7, multiclass condition query composition result fusion, grading module
The maximum characteristics of content-based video search are exactly according to multiclass media content conditional search video content, utilize the difference of the quantity of information of the inner link of the multiclass media content belong to same video content and the reflection of different media content can improve the efficient and the precision of video search greatly.
So client can send polytype combined retrieval condition to dispatching system in video search, image, voice, captions, these a few class media contents of metadata can combination in any.For the such situation of energy flexible processing, we have preset a weighted value rule of thumb for every class medium, and all weighted value additions get 1, and each weighted value is 0 to 1 floating number.Many times the type of search condition is not to comprise all medium types, calculate the scoring of end product so can not directly use the predetermined weights value, must do linear transformation to the predetermined weights value again, purpose is in keep with the influence of this search different media types to the result.Specific practice is done normalized for the weighted value of medium condition that this search is comprised, for example the default weighted value of metadata is 0.6, the default weighted value of image is 0.2, and then the normalized weight of metadata is 0.6/ (0.6+0.2)=0.75, and the normalized weight of image is 0.25.

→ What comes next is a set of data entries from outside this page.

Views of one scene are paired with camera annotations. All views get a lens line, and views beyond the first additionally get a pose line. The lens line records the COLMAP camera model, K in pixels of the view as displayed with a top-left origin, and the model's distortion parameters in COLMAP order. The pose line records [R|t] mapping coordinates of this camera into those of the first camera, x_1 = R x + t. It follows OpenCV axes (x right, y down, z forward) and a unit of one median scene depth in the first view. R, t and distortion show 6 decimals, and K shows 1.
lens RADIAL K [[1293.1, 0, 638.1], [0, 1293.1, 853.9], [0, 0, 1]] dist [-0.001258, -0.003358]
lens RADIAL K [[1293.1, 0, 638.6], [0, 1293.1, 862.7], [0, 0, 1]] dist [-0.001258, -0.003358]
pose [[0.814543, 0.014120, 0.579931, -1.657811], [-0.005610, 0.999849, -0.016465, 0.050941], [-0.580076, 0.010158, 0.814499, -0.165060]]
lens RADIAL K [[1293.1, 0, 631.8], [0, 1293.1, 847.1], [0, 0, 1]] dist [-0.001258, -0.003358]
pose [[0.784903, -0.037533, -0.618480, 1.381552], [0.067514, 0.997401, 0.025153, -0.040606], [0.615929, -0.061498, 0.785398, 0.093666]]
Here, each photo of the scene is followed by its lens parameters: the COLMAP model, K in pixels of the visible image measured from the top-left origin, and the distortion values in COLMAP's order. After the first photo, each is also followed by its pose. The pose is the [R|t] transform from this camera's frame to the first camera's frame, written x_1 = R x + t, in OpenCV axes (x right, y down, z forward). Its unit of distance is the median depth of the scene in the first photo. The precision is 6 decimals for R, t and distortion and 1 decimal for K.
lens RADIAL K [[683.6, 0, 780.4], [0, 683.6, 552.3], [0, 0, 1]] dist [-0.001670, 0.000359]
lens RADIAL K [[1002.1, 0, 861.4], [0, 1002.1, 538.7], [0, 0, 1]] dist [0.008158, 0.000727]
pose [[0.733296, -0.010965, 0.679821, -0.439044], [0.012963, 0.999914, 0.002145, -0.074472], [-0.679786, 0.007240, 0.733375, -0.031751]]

8, Search Results generation module
The work that will carry out after the net result scoring is finished is exactly to the descending sort of net result collection according to scoring, fail to provide complete program recommended information for image, voice, captions, part metasearch owing to multimedia database, so also will generate final result according to the counter again metadatabase of looking into of program ID, the user could complete this program of understanding be that he needs like this.